Endoscopy 1989; 21(6): 266-271
DOI: 10.1055/s-2007-1012966
© Georg Thieme Verlag KG Stuttgart · New York

A Comparison of Right Versus Left Hepatic Duct Endoprosthesis Insertion in Malignant Hilar Biliary Obstruction

A. A. Polydorou1 , E. M. Chisholm2 , A. A. Romanos1 , J. F. Dowsett1 , P. B. Cotton3 , A. R. W. Hatfield1 , R. C. G. Russell1
  • 1Departments of Gastroenterology and Surgery, The University College and The Middlesex Hospital Medical School, London, WIN 8AA, UK
  • 2University Department of Surgery, The General Infirmary, Leeds, LSI 3EX
  • 3Division of Gastroenterology, Duke University Medical Center, Durham, North Carolina, USA
A. A. Polydorou is supported by the State Scholarships Foundation of Greece, J. F. Dowsett is supported by the Cancer Research Campaign
Further Information

Publication History

Publication Date:
17 March 2008 (online)

Summary

Endoscopic endoprosthesis insertion plays an increasingly important role in the palliation of jaundice in patients with unresectable malignant hilar biliary obstruction (HBO).
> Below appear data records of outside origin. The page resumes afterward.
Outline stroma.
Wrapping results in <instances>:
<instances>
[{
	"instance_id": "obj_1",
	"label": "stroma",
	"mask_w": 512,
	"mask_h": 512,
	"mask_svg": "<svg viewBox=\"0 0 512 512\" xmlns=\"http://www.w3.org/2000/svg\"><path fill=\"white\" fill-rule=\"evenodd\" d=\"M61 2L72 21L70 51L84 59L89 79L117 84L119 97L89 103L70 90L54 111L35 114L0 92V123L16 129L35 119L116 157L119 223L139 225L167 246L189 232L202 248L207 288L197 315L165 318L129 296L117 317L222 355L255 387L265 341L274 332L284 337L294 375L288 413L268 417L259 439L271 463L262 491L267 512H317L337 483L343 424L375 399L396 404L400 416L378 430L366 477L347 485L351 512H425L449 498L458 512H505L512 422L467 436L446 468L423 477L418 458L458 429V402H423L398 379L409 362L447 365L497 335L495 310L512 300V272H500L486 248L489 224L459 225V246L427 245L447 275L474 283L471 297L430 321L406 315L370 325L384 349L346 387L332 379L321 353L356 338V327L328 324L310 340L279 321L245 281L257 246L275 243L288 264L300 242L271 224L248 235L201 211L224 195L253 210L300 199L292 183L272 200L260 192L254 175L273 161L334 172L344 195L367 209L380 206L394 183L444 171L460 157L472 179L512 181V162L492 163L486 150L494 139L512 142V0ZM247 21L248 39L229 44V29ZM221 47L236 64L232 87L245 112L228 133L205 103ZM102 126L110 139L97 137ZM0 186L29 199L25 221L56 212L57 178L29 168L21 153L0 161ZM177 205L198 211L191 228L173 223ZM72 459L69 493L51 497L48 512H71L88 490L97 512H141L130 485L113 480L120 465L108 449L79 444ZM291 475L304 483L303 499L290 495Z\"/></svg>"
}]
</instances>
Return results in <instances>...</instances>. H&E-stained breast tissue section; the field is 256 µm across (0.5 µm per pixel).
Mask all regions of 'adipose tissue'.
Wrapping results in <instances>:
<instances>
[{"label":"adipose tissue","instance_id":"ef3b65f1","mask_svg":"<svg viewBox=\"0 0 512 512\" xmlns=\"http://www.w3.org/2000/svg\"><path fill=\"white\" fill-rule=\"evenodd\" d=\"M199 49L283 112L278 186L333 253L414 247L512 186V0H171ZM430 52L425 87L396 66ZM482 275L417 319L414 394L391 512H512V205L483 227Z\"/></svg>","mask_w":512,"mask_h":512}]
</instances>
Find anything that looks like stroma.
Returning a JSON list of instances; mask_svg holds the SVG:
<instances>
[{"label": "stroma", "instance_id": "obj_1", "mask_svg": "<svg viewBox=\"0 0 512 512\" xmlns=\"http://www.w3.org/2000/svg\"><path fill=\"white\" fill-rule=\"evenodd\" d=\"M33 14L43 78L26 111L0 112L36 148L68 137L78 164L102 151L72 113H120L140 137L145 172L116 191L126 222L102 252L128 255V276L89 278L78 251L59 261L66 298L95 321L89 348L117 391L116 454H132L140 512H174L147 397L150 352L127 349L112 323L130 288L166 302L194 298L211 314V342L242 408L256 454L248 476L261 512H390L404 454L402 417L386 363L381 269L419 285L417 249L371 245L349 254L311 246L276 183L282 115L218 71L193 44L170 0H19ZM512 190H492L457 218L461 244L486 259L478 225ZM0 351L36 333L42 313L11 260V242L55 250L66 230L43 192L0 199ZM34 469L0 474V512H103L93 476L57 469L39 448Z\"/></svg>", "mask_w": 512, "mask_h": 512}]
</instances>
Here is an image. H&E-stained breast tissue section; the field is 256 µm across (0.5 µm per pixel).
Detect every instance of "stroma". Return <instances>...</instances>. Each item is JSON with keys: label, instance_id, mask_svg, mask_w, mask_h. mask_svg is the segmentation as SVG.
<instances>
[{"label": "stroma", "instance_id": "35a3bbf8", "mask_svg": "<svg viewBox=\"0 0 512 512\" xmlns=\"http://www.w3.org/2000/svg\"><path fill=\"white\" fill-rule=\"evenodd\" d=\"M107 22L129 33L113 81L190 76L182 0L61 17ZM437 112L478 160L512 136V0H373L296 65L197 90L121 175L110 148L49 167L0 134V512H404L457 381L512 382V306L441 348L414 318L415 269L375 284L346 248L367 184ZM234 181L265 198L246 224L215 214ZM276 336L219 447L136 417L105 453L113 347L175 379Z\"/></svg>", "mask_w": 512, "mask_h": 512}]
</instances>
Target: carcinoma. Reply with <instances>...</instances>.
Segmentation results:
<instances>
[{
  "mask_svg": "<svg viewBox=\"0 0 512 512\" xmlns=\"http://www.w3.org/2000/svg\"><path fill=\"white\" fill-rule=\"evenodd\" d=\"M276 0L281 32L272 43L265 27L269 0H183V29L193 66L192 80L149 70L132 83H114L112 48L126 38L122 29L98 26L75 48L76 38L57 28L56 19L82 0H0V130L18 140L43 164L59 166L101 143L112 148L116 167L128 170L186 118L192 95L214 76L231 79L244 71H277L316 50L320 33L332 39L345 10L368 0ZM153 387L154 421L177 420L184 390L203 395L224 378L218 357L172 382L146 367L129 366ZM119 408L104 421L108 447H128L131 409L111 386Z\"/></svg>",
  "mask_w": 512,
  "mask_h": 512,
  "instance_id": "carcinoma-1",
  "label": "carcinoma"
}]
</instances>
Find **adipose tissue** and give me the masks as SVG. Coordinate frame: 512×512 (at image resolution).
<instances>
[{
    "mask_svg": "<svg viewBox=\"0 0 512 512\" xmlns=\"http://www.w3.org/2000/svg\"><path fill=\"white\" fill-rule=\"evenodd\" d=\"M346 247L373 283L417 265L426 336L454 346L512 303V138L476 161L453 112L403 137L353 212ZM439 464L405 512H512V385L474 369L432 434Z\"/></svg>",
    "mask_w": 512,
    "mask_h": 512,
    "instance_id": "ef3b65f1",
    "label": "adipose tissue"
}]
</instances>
Drainage of both obstructed lobes in Types II and III HBO is not necessary to achieve adequate palliation, providing 25 % of the liver volume is drained by a single endoprosthesis. The anatomy of the main hepatic ducts suggests some benefit may accrue from preferential drainage of the left hepatic duct. We have reviewed a consecutive series of 151 patients with Type II and III HBO over a 4-year period to compare the outcome of endoprosthesis placement in either the right (RHD) or left (LHD) hepatic duct, to test this hypothesis.

No significant difference was found in terms of successful drainage, complications, 30-day mortality, number of endoprosthesis changes and survival between patients with right system drainage compared with those with left sided drainage (χ2-test and Mann Whitney U test).

When dealing with a patient with a Type II or III HBO, we would recommend single endoscopic endoprosthesis insertion into the technically most accessible obstructed system. This would achieve adequate palliation in 84 % of the patients.